*WHAT IS EXPECTED*: Would you go through the records below and copy each line with the string "Attrezzatura"?

*THE DATA*:
******

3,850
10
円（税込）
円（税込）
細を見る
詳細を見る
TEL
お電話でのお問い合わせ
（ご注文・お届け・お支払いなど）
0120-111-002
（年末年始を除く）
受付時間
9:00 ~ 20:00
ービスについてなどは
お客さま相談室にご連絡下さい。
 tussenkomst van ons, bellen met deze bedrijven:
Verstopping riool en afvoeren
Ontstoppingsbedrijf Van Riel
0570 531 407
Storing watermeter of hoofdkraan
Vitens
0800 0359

******

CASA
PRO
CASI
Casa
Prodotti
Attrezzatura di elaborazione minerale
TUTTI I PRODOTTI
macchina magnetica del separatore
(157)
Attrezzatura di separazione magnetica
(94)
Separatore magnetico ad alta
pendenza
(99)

******

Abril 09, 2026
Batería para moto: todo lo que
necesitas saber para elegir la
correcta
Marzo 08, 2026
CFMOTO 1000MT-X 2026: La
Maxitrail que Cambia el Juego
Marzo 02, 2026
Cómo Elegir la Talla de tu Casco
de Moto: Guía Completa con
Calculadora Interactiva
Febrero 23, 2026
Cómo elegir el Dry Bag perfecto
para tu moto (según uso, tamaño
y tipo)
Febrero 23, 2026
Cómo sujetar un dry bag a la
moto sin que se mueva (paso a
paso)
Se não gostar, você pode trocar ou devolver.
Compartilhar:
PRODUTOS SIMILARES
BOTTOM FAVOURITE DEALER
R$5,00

******

*PROBLEM SOLUTION*:
Attrezzatura di elaborazione minerale
Attrezzatura di separazione magnetica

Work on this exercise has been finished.